The biggest mountain in the world is actually a volcano; Mauna Kea is 10,206 meters from base to summit; keeping in mind that the base is several thousand meters below sea level and we only see the top 4,000 meters. Mauna Kea is one of 5 volcanoes that make up Hawai’i. Its neighbor, Mauna Loa is the second biggest mountain in the world at 10,099 meters from base to summit. The exact figures vary depending upon which source you look at for the heights of these two giants, but the fact remains; there is only just over 100 meters separating the two peaks, and BOTH are taller than Mount Everest. To further complicate matters, Mauna Loa is much larger in mass than Mauna Kea, so depending upon how you define “biggest”, either answer is correct.
Mauna Loa and Mauna Kea are known as Shield volcanoes. Lava, from a fissure deep in the ocean bubbles out and cools to form a gently sloping, rocky mound. Over time, more and more lava flows out and hardens and the rocky mound gets higher. This type of volcano is completely different from a stratovolcano, like Mt. St. Helens in Washington State. Shield volcanoes are shorter and wider in shape and erupt in a slower, milder oozing of lava, whereas stratovolcanoes are tall and slender and tend to explode into spectacular plumes of jetting lava and ash.
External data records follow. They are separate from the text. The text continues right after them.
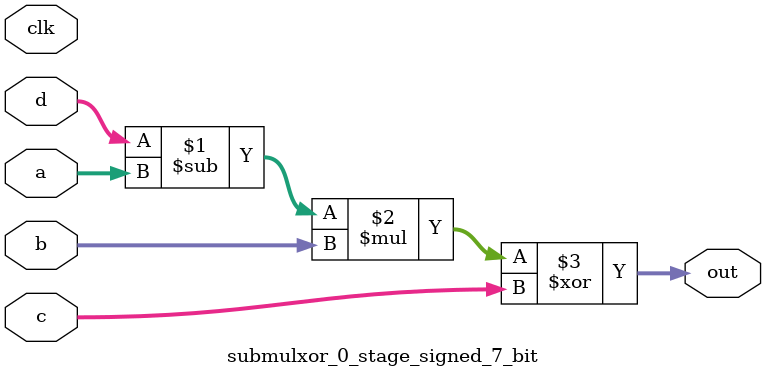
<source format=sv>
(* use_dsp = "yes" *) module submulxor_0_stage_signed_7_bit(
	input signed [6:0] a,
	input signed [6:0] b,
	input signed [6:0] c,
	input signed [6:0] d,
	output [6:0] out,
	input clk);

	assign out = ((d - a) * b) ^ c;
endmodule

</source>
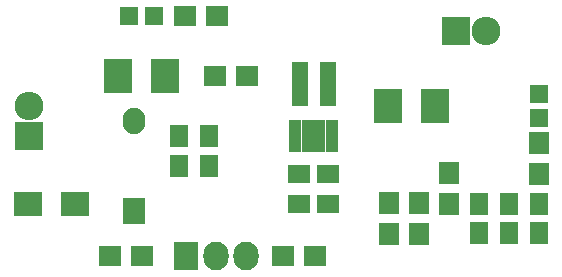
<source format=gts>
G04 #@! TF.FileFunction,Soldermask,Top*
%FSLAX46Y46*%
G04 Gerber Fmt 4.6, Leading zero omitted, Abs format (unit mm)*
G04 Created by KiCad (PCBNEW no-vcs-found-product) date Fri 08 Apr 2016 02:07:00 AM CDT*
%MOMM*%
G01*
G04 APERTURE LIST*
%ADD10C,0.100000*%
%ADD11R,1.650000X1.900000*%
%ADD12R,1.900000X1.650000*%
%ADD13R,1.598880X1.598880*%
%ADD14R,2.127200X2.432000*%
%ADD15O,2.127200X2.432000*%
%ADD16R,1.380000X3.800000*%
%ADD17R,1.900000X1.700000*%
%ADD18R,1.700000X1.900000*%
%ADD19R,1.924000X2.224000*%
%ADD20O,1.924000X2.224000*%
%ADD21R,1.050000X0.700000*%
%ADD22R,1.175000X1.640000*%
%ADD23R,2.400000X2.000000*%
%ADD24R,2.400000X2.900000*%
%ADD25R,2.432000X2.432000*%
%ADD26O,2.432000X2.432000*%
G04 APERTURE END LIST*
D10*
D11*
X80645000Y-145435000D03*
X80645000Y-147935000D03*
X83185000Y-145435000D03*
X83185000Y-147935000D03*
D12*
X93325000Y-151130000D03*
X90825000Y-151130000D03*
X93325000Y-148590000D03*
X90825000Y-148590000D03*
D11*
X106045000Y-151150000D03*
X106045000Y-153650000D03*
X108585000Y-151150000D03*
X108585000Y-153650000D03*
X111125000Y-151150000D03*
X111125000Y-153650000D03*
D13*
X78519020Y-135255000D03*
X76420980Y-135255000D03*
X111125000Y-141825980D03*
X111125000Y-143924020D03*
D14*
X81280000Y-155575000D03*
D15*
X83820000Y-155575000D03*
X86360000Y-155575000D03*
D16*
X93268800Y-140970000D03*
X90898800Y-140970000D03*
D17*
X74850000Y-155575000D03*
X77550000Y-155575000D03*
X92155000Y-155575000D03*
X89455000Y-155575000D03*
X83900000Y-135255000D03*
X81200000Y-135255000D03*
D18*
X100965000Y-151050000D03*
X100965000Y-153750000D03*
X111125000Y-145970000D03*
X111125000Y-148670000D03*
X98425000Y-153750000D03*
X98425000Y-151050000D03*
D17*
X86440000Y-140335000D03*
X83740000Y-140335000D03*
D18*
X103505000Y-148510000D03*
X103505000Y-151210000D03*
D19*
X76835000Y-151765000D03*
D20*
X76835000Y-144145000D03*
D21*
X90525000Y-144415000D03*
X90525000Y-144915000D03*
X90525000Y-145415000D03*
X90525000Y-145915000D03*
X90525000Y-146415000D03*
X93625000Y-146415000D03*
X93625000Y-145915000D03*
X93625000Y-145415000D03*
X93625000Y-144915000D03*
X93625000Y-144415000D03*
D22*
X92462500Y-146035000D03*
X92462500Y-144795000D03*
X91687500Y-146035000D03*
X91687500Y-144795000D03*
D23*
X67850000Y-151130000D03*
X71850000Y-151130000D03*
D24*
X75470000Y-140335000D03*
X79470000Y-140335000D03*
X98330000Y-142875000D03*
X102330000Y-142875000D03*
D25*
X67945000Y-145415000D03*
D26*
X67945000Y-142875000D03*
D25*
X104140000Y-136525000D03*
D26*
X106680000Y-136525000D03*
M02*

</source>
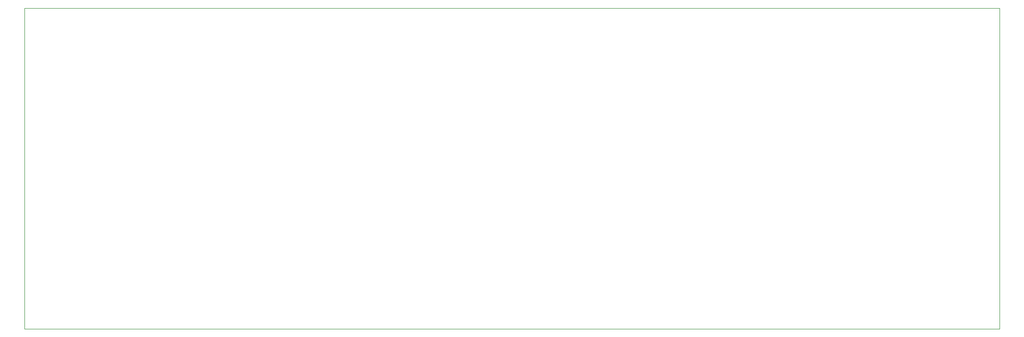
<source format=gbr>
%TF.GenerationSoftware,KiCad,Pcbnew,5.1.9+dfsg1-1~bpo10+1*%
%TF.CreationDate,2024-01-08T18:09:37+01:00*%
%TF.ProjectId,IIsiPDSAdapter,49497369-5044-4534-9164-61707465722e,rev?*%
%TF.SameCoordinates,Original*%
%TF.FileFunction,Profile,NP*%
%FSLAX46Y46*%
G04 Gerber Fmt 4.6, Leading zero omitted, Abs format (unit mm)*
G04 Created by KiCad (PCBNEW 5.1.9+dfsg1-1~bpo10+1) date 2024-01-08 18:09:37*
%MOMM*%
%LPD*%
G01*
G04 APERTURE LIST*
%TA.AperFunction,Profile*%
%ADD10C,0.050000*%
%TD*%
G04 APERTURE END LIST*
D10*
X54900000Y-154700000D02*
X54900000Y-98000000D01*
X226900000Y-98000000D02*
X54900000Y-98000000D01*
X226900000Y-154700000D02*
X226900000Y-98000000D01*
X226900000Y-154700000D02*
X54900000Y-154700000D01*
M02*

</source>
Mt. Everest is the largest land based mountain that stands 8,848 meters. To get nitpicky (and I like to sometimes), Mt. McKinley in Alaska has a higher rise than Mt. Everest. Basically what this means is if you were standing at the base of Mt. Everest, you would already be 5200 meters above sea level. To get to the top, you would need to climb 3700 meters. If you were standing at the base of Mt. McKinley, you would only be 610 meters above sea level. To get to the top, you would need to climb 5500 meters.